▸ **Problem description**
No pictures go into the output, which should consist only of the lines from the first line of the data through the line with "Rhizome terete, 6--12", copied exactly.

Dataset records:
· · ·

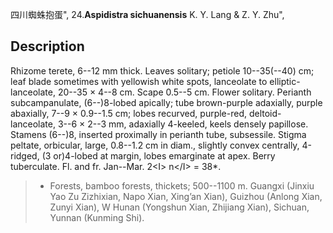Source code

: 四川蜘蛛抱蛋",
24.**Aspidistra sichuanensis** K. Y. Lang & Z. Y. Zhu",

## Description
Rhizome terete, 6--12 mm thick. Leaves solitary; petiole 10--35(--40) cm; leaf blade sometimes with yellowish white spots, lanceolate to elliptic-lanceolate, 20--35 × 4--8 cm. Scape 0.5--5 cm. Flower solitary. Perianth subcampanulate, (6--)8-lobed apically; tube brown-purple adaxially, purple abaxially, 7--9 × 0.9--1.5 cm; lobes recurved, purple-red, deltoid-lanceolate, 3--6 × 2--3 mm, adaxially 4-keeled, keels densely papillose. Stamens (6--)8, inserted proximally in perianth tube, subsessile. Stigma peltate, orbicular, large, 0.8--1.2 cm in diam., slightly convex centrally, 4-ridged, (3 or)4-lobed at margin, lobes emarginate at apex. Berry tuberculate. Fl. and fr. Jan--Mar. 2&lt;I&gt; n&lt;/I&gt; = 38*.

> * Forests, bamboo forests, thickets; 500--1100 m. Guangxi (Jinxiu Yao Zu Zizhixian, Napo Xian, Xing’an Xian), Guizhou (Anlong Xian, Zunyi Xian), W Hunan (Yongshun Xian, Zhijiang Xian), Sichuan, Yunnan (Kunming Shi).
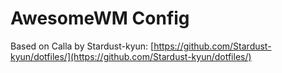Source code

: # AwesomeWM Config

Based on Calla by Stardust-kyun: [https://github.com/Stardust-kyun/dotfiles/](https://github.com/Stardust-kyun/dotfiles/)
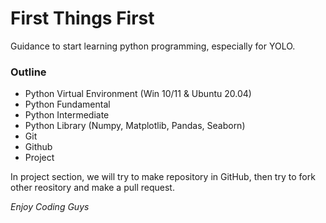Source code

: # First Things First
Guidance to start learning python programming, especially for YOLO.

### Outline

- Python Virtual Environment (Win 10/11 & Ubuntu 20.04)
- Python Fundamental
- Python Intermediate
- Python Library (Numpy, Matplotlib, Pandas, Seaborn)
- Git
- Github
- Project

In project section, we will try to make repository in GitHub, then try to fork other reository and make a pull request.

*Enjoy Coding Guys*
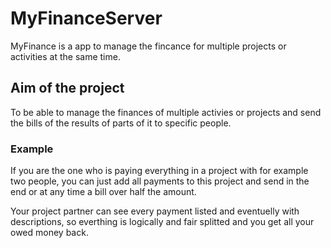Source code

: # MyFinanceServer
MyFinance is a app to manage the fincance for multiple projects or activities at the same time.

## Aim of the project
To be able to manage the finances of multiple activies or projects and send the bills of the results of parts of it to specific people.

### Example
If you are the one who is paying everything in a project with for example two people, 
you can just add all payments to this project and send in the end or at any time a bill over half the amount.

Your project partner can see every payment listed and eventuelly with descriptions, so everthing is logically and fair splitted and you get all your owed money back.
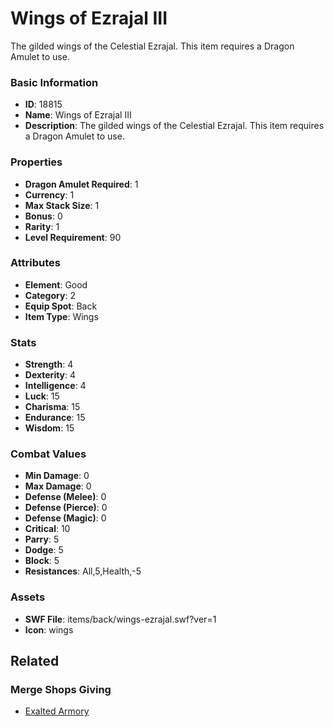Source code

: # Wings of Ezrajal III

The gilded wings of the Celestial Ezrajal. This item requires a Dragon Amulet to use.

### Basic Information

- **ID**: 18815
- **Name**: Wings of Ezrajal III
- **Description**: The gilded wings of the Celestial Ezrajal. This item requires a Dragon Amulet to use.

### Properties

- **Dragon Amulet Required**: 1
- **Currency**: 1
- **Max Stack Size**: 1
- **Bonus**: 0
- **Rarity**: 1
- **Level Requirement**: 90

### Attributes

- **Element**: Good
- **Category**: 2
- **Equip Spot**: Back
- **Item Type**: Wings

### Stats

- **Strength**: 4
- **Dexterity**: 4
- **Intelligence**: 4
- **Luck**: 15
- **Charisma**: 15
- **Endurance**: 15
- **Wisdom**: 15

### Combat Values

- **Min Damage**: 0
- **Max Damage**: 0
- **Defense (Melee)**: 0
- **Defense (Pierce)**: 0
- **Defense (Magic)**: 0
- **Critical**: 10
- **Parry**: 5
- **Dodge**: 5
- **Block**: 5
- **Resistances**: All,5,Health,-5

### Assets

- **SWF File**: items/back/wings-ezrajal.swf?ver=1
- **Icon**: wings

## Related

### Merge Shops Giving

- [Exalted Armory](../merge-shops/303-exalted-armory.md)


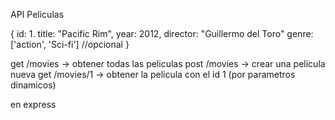 API Peliculas

{
    id: 1.
    title: "Pacific Rim",
    year: 2012,
    director: "Guillermo del Toro"
    genre: ['action', 'Sci-fi'] //opcional
}

get /movies -> obtener todas las peliculas
post /movies -> crear una pelicula nueva
get /movies/1 -> obtener la pelicula con el id 1 (por parametros dinamicos)

en express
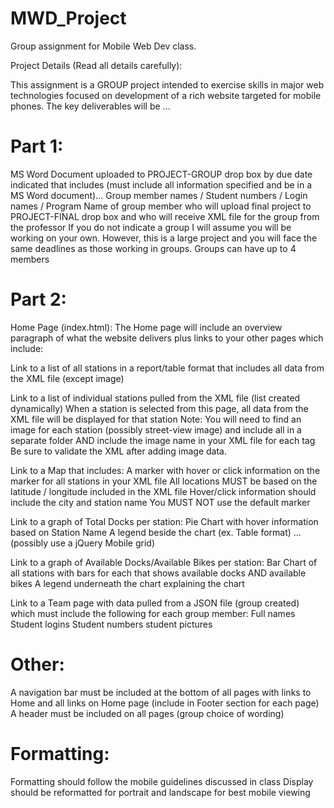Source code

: # MWD_Project
Group assignment for Mobile Web Dev class.

Project Details (Read all details carefully):

This assignment is a GROUP project intended to exercise skills in major web technologies focused on development of a rich website targeted for mobile phones. The key deliverables will be ...

# Part 1:

MS Word Document uploaded to PROJECT-GROUP drop box by due date indicated that includes (must include all information specified and be in a MS Word document)...
Group member names / Student numbers / Login names / Program
Name of group member who will upload final project to PROJECT-FINAL drop box and who will receive XML file for the group from the professor
If you do not indicate a group I will assume you will be working on your own. However, this is a large project and you will face the same deadlines as those working in groups.
Groups can have up to 4 members
# Part 2:

Home Page (index.html): The Home page will include an overview paragraph of what the website delivers plus links to your other pages which include:

Link to a list of all stations in a report/table format that includes all data from the XML file (except image)

Link to a list of individual stations pulled from the XML file (list created dynamically)
When a station is selected from this page, all data from the XML file will be displayed for that station
Note: You will need to find an image for each station (possibly street-view image) and include all in a separate folder AND include the image name in your XML file for each <stationImg> tag
Be sure to validate the XML after adding image data.

Link to a Map that includes:
A marker with hover or click information on the marker for all stations in your XML file
All locations MUST be based on the latitude / longitude included in the XML file
Hover/click information should include the city and station name
You MUST NOT use the default marker

Link to a graph of Total Docks per station:
Pie Chart with hover information based on Station Name
A legend beside the chart (ex. Table format) ... (possibly use a jQuery Mobile grid)

Link to a graph of Available Docks/Available Bikes per station:
Bar Chart of all stations with bars for each that shows available docks AND available bikes
A legend underneath the chart explaining the chart

Link to a Team page with data pulled from a JSON file (group created) which must include the following for each group member:
Full names
Student logins
Student numbers
student pictures

# Other:
A navigation bar must be included at the bottom of all pages with links to Home and all links on Home page (include in Footer section for each page)
A header must be included on all pages (group choice of wording)

# Formatting:
Formatting should follow the mobile guidelines discussed in class
Display should be reformatted for portrait and landscape for best mobile viewing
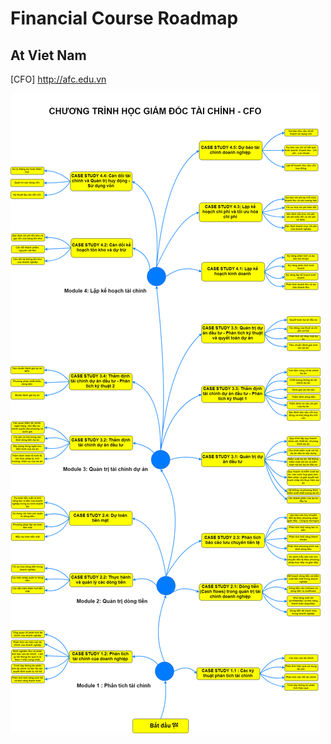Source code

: # Financial Course Roadmap
## At Viet Nam
[CFO] http://afc.edu.vn

<img src="KhoaHocGiamDocTaiChinh_CFO.png"
     alt="Markdown Monster icon"
     style="float: left; margin-right: 10px;" />

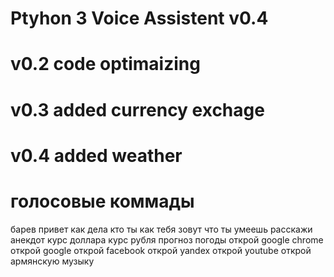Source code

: # Ptyhon 3 Voice Assistent v0.4

# v0.2 code optimaizing
# v0.3 added currency exchage
# v0.4 added weather

# голосовые коммады
барев
привет
как дела
кто ты
как тебя зовут
что ты умеешь
расскажи анекдот
курс доллара
курс рубля
прогноз погоды
открой google chrome
открой google
открой facebook
открой yandex
открой youtube
открой армянскую музыку

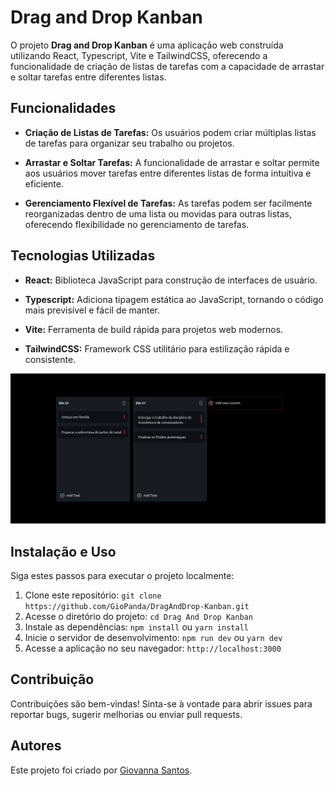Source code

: # Drag and Drop Kanban

O projeto **Drag and Drop Kanban** é uma aplicação web construída utilizando React, Typescript, Vite e TailwindCSS, oferecendo a funcionalidade de criação de listas de tarefas com a capacidade de arrastar e soltar tarefas entre diferentes listas.

## Funcionalidades

- **Criação de Listas de Tarefas:** Os usuários podem criar múltiplas listas de tarefas para organizar seu trabalho ou projetos.
  
- **Arrastar e Soltar Tarefas:** A funcionalidade de arrastar e soltar permite aos usuários mover tarefas entre diferentes listas de forma intuitiva e eficiente.
  
- **Gerenciamento Flexível de Tarefas:** As tarefas podem ser facilmente reorganizadas dentro de uma lista ou movidas para outras listas, oferecendo flexibilidade no gerenciamento de tarefas.

## Tecnologias Utilizadas

- **React:** Biblioteca JavaScript para construção de interfaces de usuário.
  
- **Typescript:** Adiciona tipagem estática ao JavaScript, tornando o código mais previsível e fácil de manter.
  
- **Vite:** Ferramenta de build rápida para projetos web modernos.
  
- **TailwindCSS:** Framework CSS utilitário para estilização rápida e consistente.
  
![Preview da aplicação](https://raw.githubusercontent.com/GioPanda/DragAndDrop-Kanban/main/Screenshot.png)


## Instalação e Uso

Siga estes passos para executar o projeto localmente:

1. Clone este repositório: `git clone https://github.com/GioPanda/DragAndDrop-Kanban.git`
2. Acesse o diretório do projeto: `cd Drag And Drop Kanban`
3. Instale as dependências: `npm install` ou `yarn install`
4. Inicie o servidor de desenvolvimento: `npm run dev` ou `yarn dev`
5. Acesse a aplicação no seu navegador: `http://localhost:3000`

## Contribuição

Contribuições são bem-vindas! Sinta-se à vontade para abrir issues para reportar bugs, sugerir melhorias ou enviar pull requests.

## Autores

Este projeto foi criado por [Giovanna Santos](https://github.com/GioPanda).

· · ·

▸ **Response area**
Source code

: 四川蜘蛛抱蛋",
24.**Aspidistra sichuanensis** K. Y. Lang & Z. Y. Zhu",

## Description
Rhizome terete, 6--12 mm thick. Leaves solitary; petiole 10--35(--40) cm; leaf blade sometimes with yellowish white spots, lanceolate to elliptic-lanceolate, 20--35 × 4--8 cm. Scape 0.5--5 cm. Flower solitary. Perianth subcampanulate, (6--)8-lobed apically; tube brown-purple adaxially, purple abaxially, 7--9 × 0.9--1.5 cm; lobes recurved, purple-red, deltoid-lanceolate, 3--6 × 2--3 mm, adaxially 4-keeled, keels densely papillose. Stamens (6--)8, inserted proximally in perianth tube, subsessile. Stigma peltate, orbicular, large, 0.8--1.2 cm in diam., slightly convex centrally, 4-ridged, (3 or)4-lobed at margin, lobes emarginate at apex. Berry tuberculate. Fl. and fr. Jan--Mar. 2&lt;I&gt; n&lt;/I&gt; = 38*.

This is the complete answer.